_Objective 1_. From the Lucene query language recipe, extract the part that opens with the words containing "As you know, Solr" and closes with "that contain phrases.".
_Objective 2_. In the Lucene query language recipe, which fields are added to the schema.xml file?

Understanding and using the Lucene query language

As you know, Solr is built using the Apache Lucene library. Due to this, some of the query parsers available in Solr allow us to fully leverage the query language of Lucene, giving us great flexibility to understand how our queries work and with what documents they match. In this recipe, we will discuss an example usage of the Lucene query language by looking at a book search site that gives its users the possibility of defining complex Boolean queries that contain phrases.

How to do it...

Let's perform the following steps to achieve this:

  1. The first step is to prepare our index to handle data. To do this, we add the following entries to the schema.xml file:
    <field name="id" type="string" indexed="true" stored="true" required="true" />
    <field name="title" type="text_general" indexed="true" stored="true" />
    <field name="description" type="text_general" indexed="true" stored="true" />
    <field name="published" type="int" indexed="true" stored="true" />
  2. Now, let's index some sample book data. The data that we want to index looks as follows:
    <doc>
      <field name="id">1</field>
      <field name="title">Solr 4.0 cookbook</field>
      <field name="description">The book is totally focused on the 4.0 version of Apache Solr enterprise search server. The content is divided into ten thematic chapters, just like with the previous version of the book</field>
      <field name="published">2012</field>
     </doc>
     <doc>
      <field name="id">2</field>
      <field name="title">Solr 3.1 cookbook</field>
      <field name="description">The book is focused on the 3.1 version of Solr. The content is divided into ten chapters, each of which consists of a few to several recipes.</field>
      <field name="published">2011</field>
     </doc>
    </add>
  3. Let's assume that our user wants to find the books that have the term solr in their title and book in their description. In addition, our user wants to see the books that were published between 2011 and 2013 (inclusive of 2011). However, this is not all. Our user also says that he doesn't want books that have the term 3.1 or the book is focused phrase in their description. The query seems a bit complicated, but Solr can easily handle it. A request that handles all the requirements looks as follows:
    http://localhost:8983/solr/cookbook/select?q=title:solr AND description:book AND published:[2011+TO+2013} NOT (description:3.1 OR description:"book is focused")

_Recorded information_.
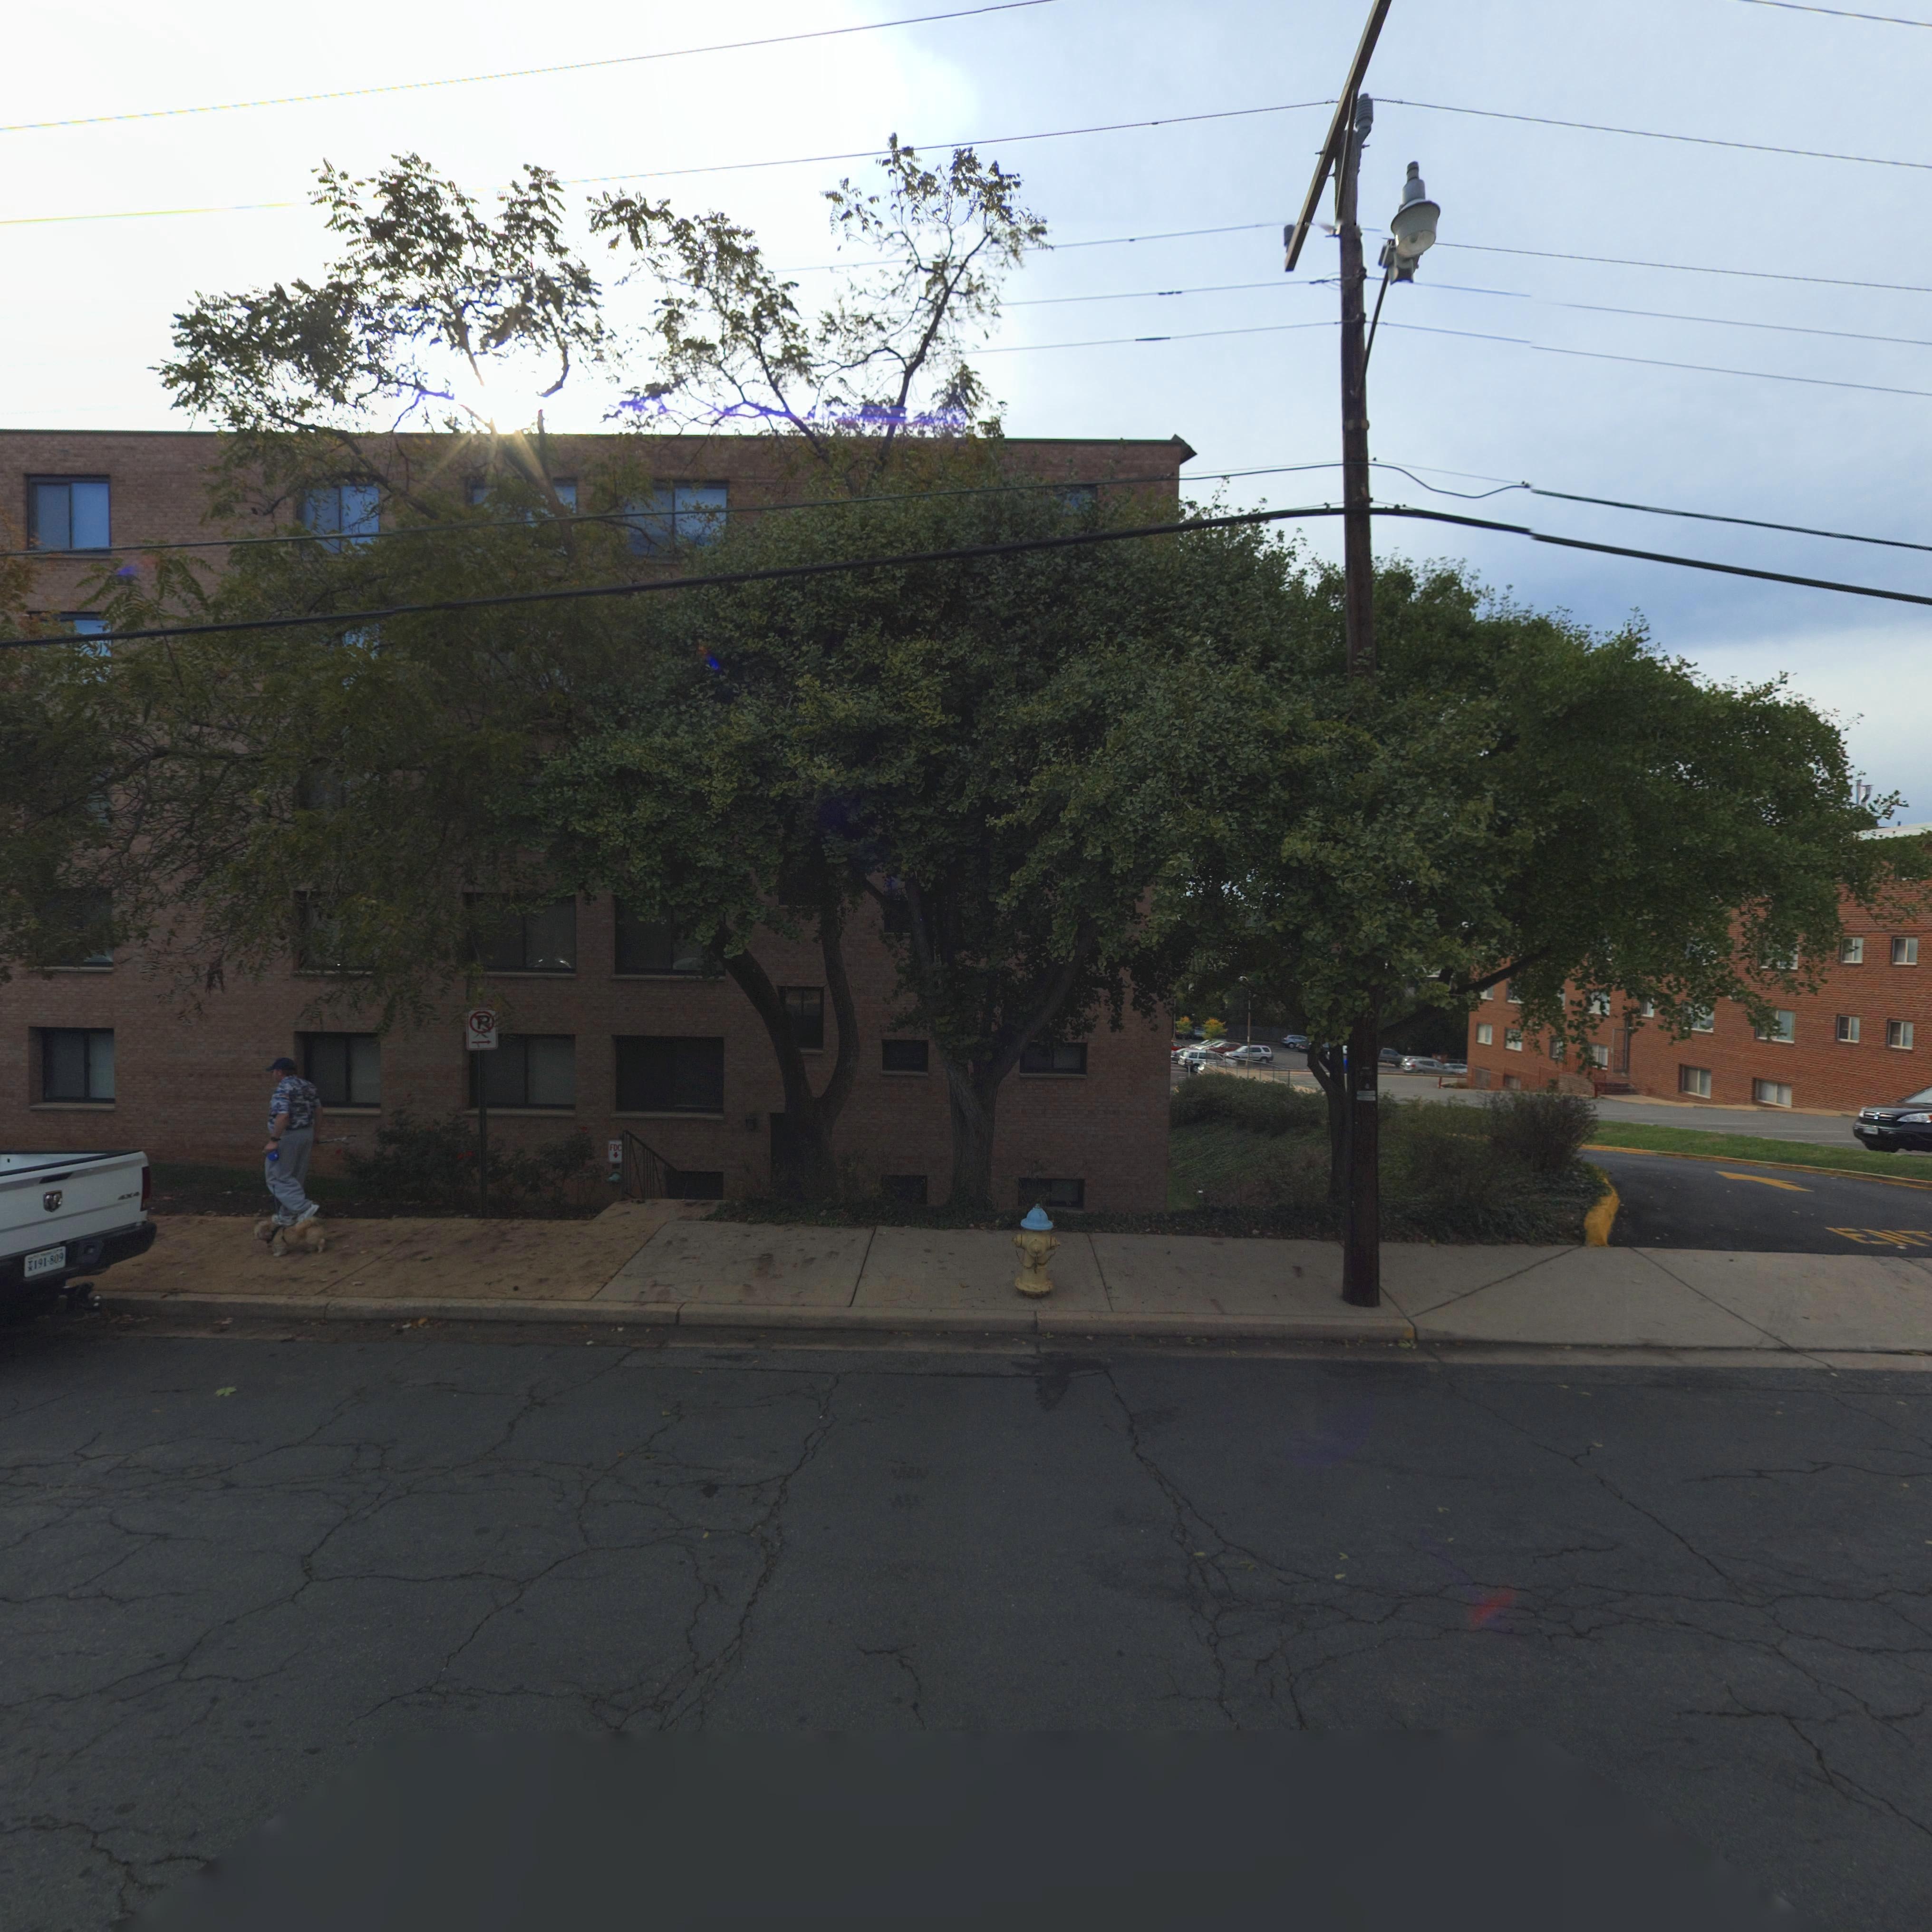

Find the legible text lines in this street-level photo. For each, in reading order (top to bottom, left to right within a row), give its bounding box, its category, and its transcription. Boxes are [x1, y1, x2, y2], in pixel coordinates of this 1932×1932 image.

[609, 1144, 622, 1151] None: FDC
[1818, 1226, 1932, 1246] None: EN
[34, 1251, 64, 1271] None: 191-809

_Expected answer 1_.
As you know, Solr is built using the Apache Lucene library. Due to this, some of the query parsers available in Solr allow us to fully leverage the query language of Lucene, giving us great flexibility to understand how our queries work and with what documents they match. In this recipe, we will discuss an example usage of the Lucene query language by looking at a book search site that gives its users the possibility of defining complex Boolean queries that contain phrases.

_Expected answer 2_. The fields id, title, description, and published.